Jest zakażony koronawirusem i leży w szpitalu. W oddychaniu pomagała mu instalacja tlenowa. Ale to wszystko i tak nie zniechęciło go do zapalenia papierosa. - Pacjent spowodował pożar. Spaliła się część jego ubrania i łóżko, na którym leżał - podają strażacy.
Strażacy z komendy miejskiej we wtorek rano zostali wezwani na oddział covidowy szpitala klinicznego Uniwersytetu Medycznego w Łodzi. - Pacjent oddziału covidowego, który był sam w pokoju, bo przebywał w izolacji, postanowił zapalić papierosa.
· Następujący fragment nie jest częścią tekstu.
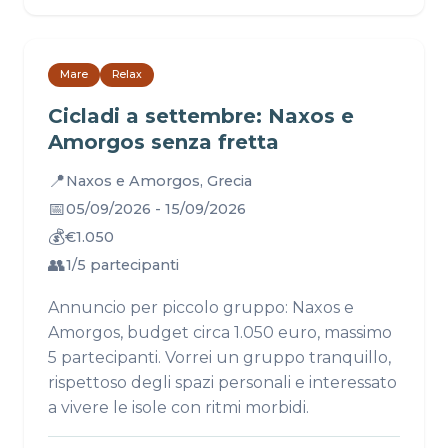
Mare
Relax
Cicladi a settembre: Naxos e
Amorgos senza fretta
📍
Naxos e Amorgos, Grecia
📅
05/09/2026 - 15/09/2026
💰
€1.050
👥
1/5 partecipanti
Annuncio per piccolo gruppo: Naxos e
Amorgos, budget circa 1.050 euro, massimo
5 partecipanti. Vorrei un gruppo tranquillo,
rispettoso degli spazi personali e interessato
a vivere le isole con ritmi morbidi.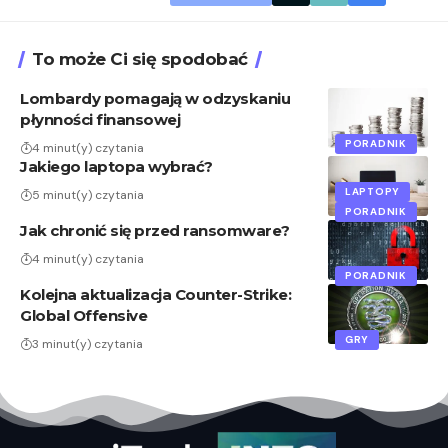
To może Ci się spodobać
Lombardy pomagają w odzyskaniu
płynności finansowej
PORADNIK
4 minut(y) czytania
Jakiego laptopa wybrać?
LAPTOPY
5 minut(y) czytania
PORADNIK
Jak chronić się przed ransomware?
4 minut(y) czytania
PORADNIK
Kolejna aktualizacja Counter-Strike:
Global Offensive
GRY
3 minut(y) czytania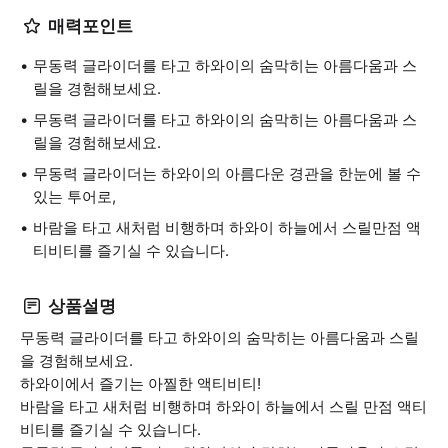
매력포인트
무동력 글라이더를 타고 하와이의 숨막히는 아름다움과 스
릴을 경험해보세요.
무동력 글라이더를 타고 하와이의 숨막히는 아름다움과 스
릴을 경험해보세요.
무동력 글라이더는 하와이의 아름다운 경관을 한눈에 볼 수
있는 투어로,
바람을 타고 새처럼 비행하며 하와이 하늘에서 스릴만점 액
티비티를 즐기실 수 있습니다.
상품설명
무동력 글라이더를 타고 하와이의 숨막히는 아름다움과 스릴
을 경험해보세요.
하와이에서 즐기는 아찔한 액티비티!
바람을 타고 새처럼 비행하며 하와이 하늘에서 스릴 만점 액티
비티를 즐기실 수 있습니다.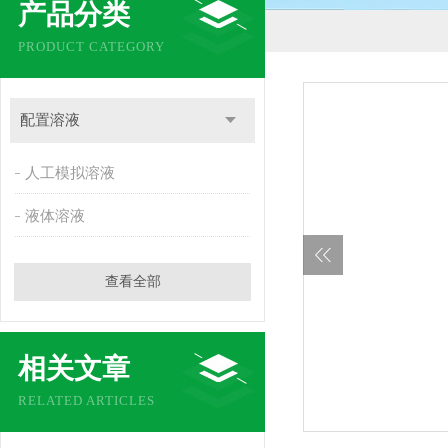
产品分类
PRODUCT CATEGORY
配置溶液
人工模拟溶液
液体溶液
查看全部
相关文章
RELATED ARTICLES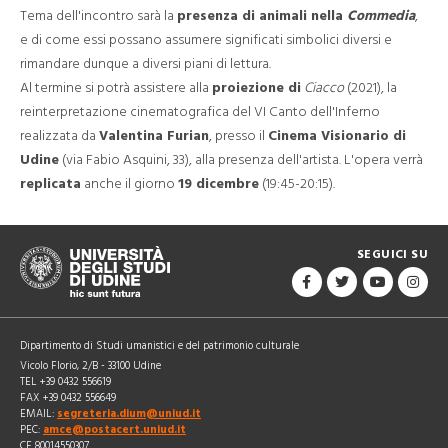
Tema dell'incontro sarà la
presenza di animali nella
Commedia
,
e di come essi possano assumere significati simbolici diversi e
rimandare dunque a diversi piani di lettura.
Al termine si potrà assistere alla
proiezione di
Ciacco
(2021), la
reinterpretazione cinematografica del VI Canto dell'Inferno
realizzata da
Valentina Furian
, presso il
Cinema Visionario di
Udine
(via Fabio Asquini, 33), alla presenza dell'artista. L'opera verrà
replicata
anche il giorno
19 dicembre
(19:45-20:15).
SEGUICI SU
Dipartimento di Studi umanistici e del patrimonio culturale
Vicolo Florio, 2/B - 33100 Udine
TEL +39 0432 556619
FAX +39 0432 556649
EMAIL:
segreteria.dium@uniud.it
PEC:
amce@postacert.uniud.it
CF 80014550307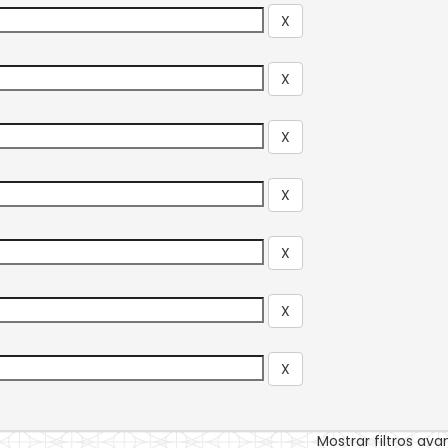
Mostrar filtros av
O tyle było to niebezpieczne, że pacjent był podłączony do instalacji tlenowej - powiedział młodszy ogniomistrz Łukasz Górczyński, rzecznik miejskiej straży pożarnej w Łodzi.
Jest poparzony
Połączenie tlenu i ognia jest wybuchowe. Przekonał się o tym ten nieodpowiedzialny pacjent, powodując pożar. Od razu zareagował personel medyczny, który ugasił ogień jeszcze przed przyjazdem strażaków.
- Spaliła się część ubrania pacjenta i łóżko, na którym leżał. Mężczyzna ma poparzoną rękę. Poparzonym pacjentem zajął się personel szpitala - powiedział Górczyński.